DESCRIPTION OF THE TASK: Copy every line of the records below character for character, keeping the original order and line breaks.

EXERCISE DATA:
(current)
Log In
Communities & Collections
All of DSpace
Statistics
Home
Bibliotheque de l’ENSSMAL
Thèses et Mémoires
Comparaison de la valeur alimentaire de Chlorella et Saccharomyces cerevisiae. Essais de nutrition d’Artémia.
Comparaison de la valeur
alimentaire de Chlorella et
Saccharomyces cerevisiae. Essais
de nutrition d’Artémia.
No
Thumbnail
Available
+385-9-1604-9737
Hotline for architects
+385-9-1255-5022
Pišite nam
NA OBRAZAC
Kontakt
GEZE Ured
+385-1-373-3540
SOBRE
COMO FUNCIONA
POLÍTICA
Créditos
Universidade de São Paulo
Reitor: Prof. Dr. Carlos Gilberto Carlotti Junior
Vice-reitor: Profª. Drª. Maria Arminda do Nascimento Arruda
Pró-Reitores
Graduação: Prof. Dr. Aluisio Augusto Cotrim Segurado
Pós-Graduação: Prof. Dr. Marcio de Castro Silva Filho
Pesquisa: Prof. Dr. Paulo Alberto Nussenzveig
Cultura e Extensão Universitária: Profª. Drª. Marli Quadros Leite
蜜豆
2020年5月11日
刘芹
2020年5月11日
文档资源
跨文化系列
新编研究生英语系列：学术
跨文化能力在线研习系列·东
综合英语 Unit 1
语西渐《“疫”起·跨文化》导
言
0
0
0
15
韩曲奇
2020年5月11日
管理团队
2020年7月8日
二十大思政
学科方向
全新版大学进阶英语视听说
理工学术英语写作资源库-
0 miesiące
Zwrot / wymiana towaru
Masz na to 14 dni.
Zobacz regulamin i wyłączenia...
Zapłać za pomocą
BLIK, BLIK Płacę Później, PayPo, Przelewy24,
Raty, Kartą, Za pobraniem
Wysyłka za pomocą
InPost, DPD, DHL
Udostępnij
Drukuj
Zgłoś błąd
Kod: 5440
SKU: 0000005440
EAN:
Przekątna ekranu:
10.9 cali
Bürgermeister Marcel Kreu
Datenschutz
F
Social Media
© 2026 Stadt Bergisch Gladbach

REPLY:
(current)
Log In
Communities & Collections
All of DSpace
Statistics
Home
Bibliotheque de l’ENSSMAL
Thèses et Mémoires
Comparaison de la valeur alimentaire de Chlorella et Saccharomyces cerevisiae. Essais de nutrition d’Artémia.
Comparaison de la valeur
alimentaire de Chlorella et
Saccharomyces cerevisiae. Essais
de nutrition d’Artémia.
No
Thumbnail
Available
+385-9-1604-9737
Hotline for architects
+385-9-1255-5022
Pišite nam
NA OBRAZAC
Kontakt
GEZE Ured
+385-1-373-3540
SOBRE
COMO FUNCIONA
POLÍTICA
Créditos
Universidade de São Paulo
Reitor: Prof. Dr. Carlos Gilberto Carlotti Junior
Vice-reitor: Profª. Drª. Maria Arminda do Nascimento Arruda
Pró-Reitores
Graduação: Prof. Dr. Aluisio Augusto Cotrim Segurado
Pós-Graduação: Prof. Dr. Marcio de Castro Silva Filho
Pesquisa: Prof. Dr. Paulo Alberto Nussenzveig
Cultura e Extensão Universitária: Profª. Drª. Marli Quadros Leite
蜜豆
2020年5月11日
刘芹
2020年5月11日
文档资源
跨文化系列
新编研究生英语系列：学术
跨文化能力在线研习系列·东
综合英语 Unit 1
语西渐《“疫”起·跨文化》导
言
0
0
0
15
韩曲奇
2020年5月11日
管理团队
2020年7月8日
二十大思政
学科方向
全新版大学进阶英语视听说
理工学术英语写作资源库-
0 miesiące
Zwrot / wymiana towaru
Masz na to 14 dni.
Zobacz regulamin i wyłączenia...
Zapłać za pomocą
BLIK, BLIK Płacę Później, PayPo, Przelewy24,
Raty, Kartą, Za pobraniem
Wysyłka za pomocą
InPost, DPD, DHL
Udostępnij
Drukuj
Zgłoś błąd
Kod: 5440
SKU: 0000005440
EAN:
Przekątna ekranu:
10.9 cali
Bürgermeister Marcel Kreu
Datenschutz
F
Social Media
© 2026 Stadt Bergisch Gladbach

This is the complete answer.